I’ve seen some bad things happen because of this Wild West approach to PICU practice. In densely populated areas such as the Northeast you find places were PICUs are sitting cheek by jowl and competing intensely with each other for patients. In contrast, in the West the nearest PICU may be hundreds of miles away and the referring physician has no choice at all. The issue, of course, is twofold: it is inefficient, and cruel to families, to transfer children to big PICUs when they could be appropriately cared for closer to home; yet it can be dangerous to keep children in smaller PICUs when they have or might develop problems that require a higher level of expertise. Of course this is not a problem unique to PICUs. It applies to other aspects of acute medical care. Critical care is a flash point for the question because there may not be time for a leisurely referral to a far away specialist. Decisions, sometimes simply based upon best guess, need to be made.

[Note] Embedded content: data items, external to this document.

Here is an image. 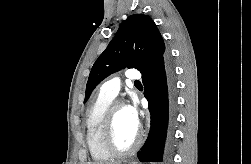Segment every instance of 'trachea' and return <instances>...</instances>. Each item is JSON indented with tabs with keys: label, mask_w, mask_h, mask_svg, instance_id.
Instances as JSON below:
<instances>
[{
	"label": "trachea",
	"mask_w": 251,
	"mask_h": 164,
	"mask_svg": "<svg viewBox=\"0 0 251 164\" xmlns=\"http://www.w3.org/2000/svg\"><path fill=\"white\" fill-rule=\"evenodd\" d=\"M135 83H140V81H135Z\"/></svg>",
	"instance_id": "3493384b"
}]
</instances>
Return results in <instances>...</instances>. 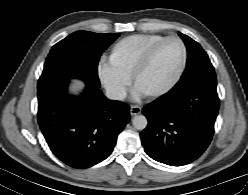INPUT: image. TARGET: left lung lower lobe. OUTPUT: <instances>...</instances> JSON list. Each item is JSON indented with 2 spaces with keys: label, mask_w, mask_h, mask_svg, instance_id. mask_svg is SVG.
Instances as JSON below:
<instances>
[{
  "label": "left lung lower lobe",
  "mask_w": 248,
  "mask_h": 195,
  "mask_svg": "<svg viewBox=\"0 0 248 195\" xmlns=\"http://www.w3.org/2000/svg\"><path fill=\"white\" fill-rule=\"evenodd\" d=\"M216 85L208 82L185 89L176 85L166 97L143 108L148 126L140 137L151 158L181 166L202 155L212 139L219 110Z\"/></svg>",
  "instance_id": "obj_1"
}]
</instances>
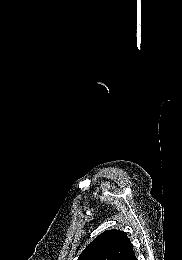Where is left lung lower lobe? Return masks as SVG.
I'll use <instances>...</instances> for the list:
<instances>
[{
    "label": "left lung lower lobe",
    "mask_w": 182,
    "mask_h": 260,
    "mask_svg": "<svg viewBox=\"0 0 182 260\" xmlns=\"http://www.w3.org/2000/svg\"><path fill=\"white\" fill-rule=\"evenodd\" d=\"M126 260H137L134 251L132 250L131 253L128 255V257L126 258Z\"/></svg>",
    "instance_id": "1"
}]
</instances>
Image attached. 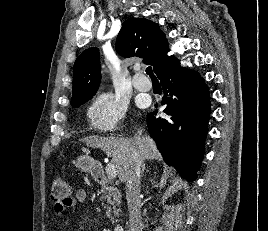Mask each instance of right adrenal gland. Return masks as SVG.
<instances>
[{"label":"right adrenal gland","instance_id":"2a0ac1e0","mask_svg":"<svg viewBox=\"0 0 268 231\" xmlns=\"http://www.w3.org/2000/svg\"><path fill=\"white\" fill-rule=\"evenodd\" d=\"M144 170H145V164L143 165V168H142V174H143Z\"/></svg>","mask_w":268,"mask_h":231}]
</instances>
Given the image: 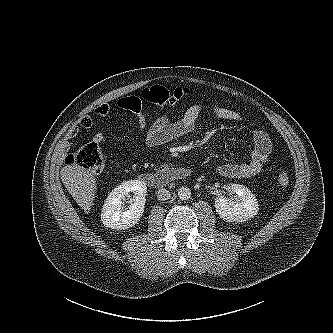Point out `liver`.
Wrapping results in <instances>:
<instances>
[{"label": "liver", "mask_w": 333, "mask_h": 333, "mask_svg": "<svg viewBox=\"0 0 333 333\" xmlns=\"http://www.w3.org/2000/svg\"><path fill=\"white\" fill-rule=\"evenodd\" d=\"M61 180L76 203L89 213L96 193L94 174L78 165H66L61 171Z\"/></svg>", "instance_id": "obj_1"}]
</instances>
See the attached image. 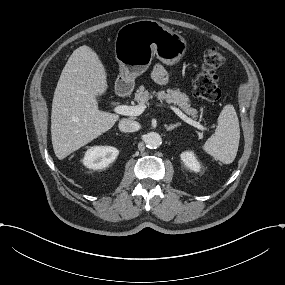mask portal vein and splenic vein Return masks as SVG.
<instances>
[{
	"mask_svg": "<svg viewBox=\"0 0 285 285\" xmlns=\"http://www.w3.org/2000/svg\"><path fill=\"white\" fill-rule=\"evenodd\" d=\"M161 106V105H159ZM175 113L186 123L192 125L193 127H196L200 131H209V129L203 125L200 124V122H197L195 120H192L188 116H186L182 111H180L177 108H174ZM113 112L120 115H129V116H138L143 112L142 106H127V105H118L113 108Z\"/></svg>",
	"mask_w": 285,
	"mask_h": 285,
	"instance_id": "obj_1",
	"label": "portal vein and splenic vein"
}]
</instances>
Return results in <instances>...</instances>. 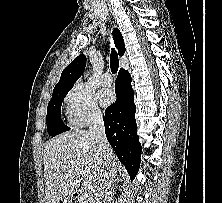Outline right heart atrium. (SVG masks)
Instances as JSON below:
<instances>
[{"label":"right heart atrium","instance_id":"1","mask_svg":"<svg viewBox=\"0 0 222 203\" xmlns=\"http://www.w3.org/2000/svg\"><path fill=\"white\" fill-rule=\"evenodd\" d=\"M65 101L70 121L76 127L85 126L102 116L94 93L84 85L74 86Z\"/></svg>","mask_w":222,"mask_h":203}]
</instances>
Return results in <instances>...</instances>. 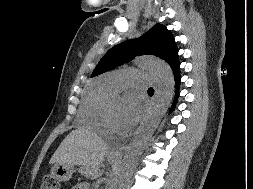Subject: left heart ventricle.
Instances as JSON below:
<instances>
[{"label":"left heart ventricle","mask_w":253,"mask_h":189,"mask_svg":"<svg viewBox=\"0 0 253 189\" xmlns=\"http://www.w3.org/2000/svg\"><path fill=\"white\" fill-rule=\"evenodd\" d=\"M110 111H111V114H112L114 124L117 127L122 128L121 124H120V115H121V112H122V106H120V105L112 106L110 108Z\"/></svg>","instance_id":"obj_1"}]
</instances>
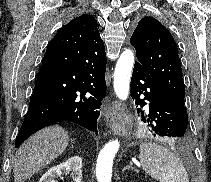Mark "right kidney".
<instances>
[{
    "label": "right kidney",
    "instance_id": "obj_1",
    "mask_svg": "<svg viewBox=\"0 0 211 182\" xmlns=\"http://www.w3.org/2000/svg\"><path fill=\"white\" fill-rule=\"evenodd\" d=\"M82 159L78 156L68 159L55 167L50 168L39 180V182H57L56 178L62 174H69L74 182L82 181Z\"/></svg>",
    "mask_w": 211,
    "mask_h": 182
}]
</instances>
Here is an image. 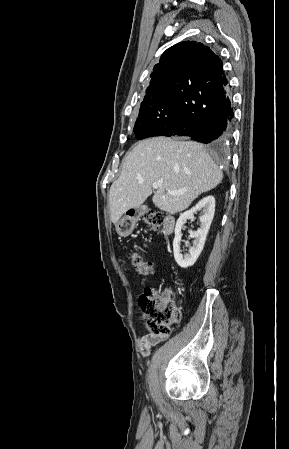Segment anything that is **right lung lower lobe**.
<instances>
[{"mask_svg":"<svg viewBox=\"0 0 289 449\" xmlns=\"http://www.w3.org/2000/svg\"><path fill=\"white\" fill-rule=\"evenodd\" d=\"M174 95L177 116L153 136H189L216 147L225 143L234 113L223 69L207 82L179 81L174 87Z\"/></svg>","mask_w":289,"mask_h":449,"instance_id":"1","label":"right lung lower lobe"}]
</instances>
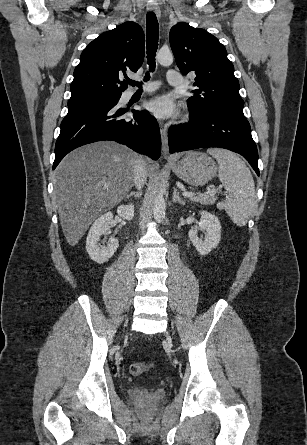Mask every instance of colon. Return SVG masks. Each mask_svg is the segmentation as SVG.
Here are the masks:
<instances>
[{
    "label": "colon",
    "mask_w": 307,
    "mask_h": 445,
    "mask_svg": "<svg viewBox=\"0 0 307 445\" xmlns=\"http://www.w3.org/2000/svg\"><path fill=\"white\" fill-rule=\"evenodd\" d=\"M150 366L151 365L148 363H140V362L132 363L129 367V372L132 375L138 376L147 371Z\"/></svg>",
    "instance_id": "colon-1"
}]
</instances>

My own modest suggestion toward solving this problem is that every smaller PICU should have a formalized, agreed upon protocol for consultation and transfer of patients. In other words, there should be some type of formal regionalization for pediatric critical care. The PICU I work in is fortunate to have a tight relationship with a major children’s hospital. I can call at anytime on a direct number just to bounce ideas off another intensivist, ask for specific advice, or arrange transfer. I have many colleagues around the country who, when they wish for that sort of help, must go through layers of obstruction to get it. Sometimes when they want to transfer a patient to a bigger PICU they essentially need to “pitch and sell” the patient to the larger facility, who may even refuse the transfer for non-medical reasons. This is not the way to go. I think every PICU that doesn’t offer the complete range of critical care services should have some sort of arrangement with a larger unit. Right now most have only an informal, vague, “this is what we generally do” protocol. It needs to be better than that.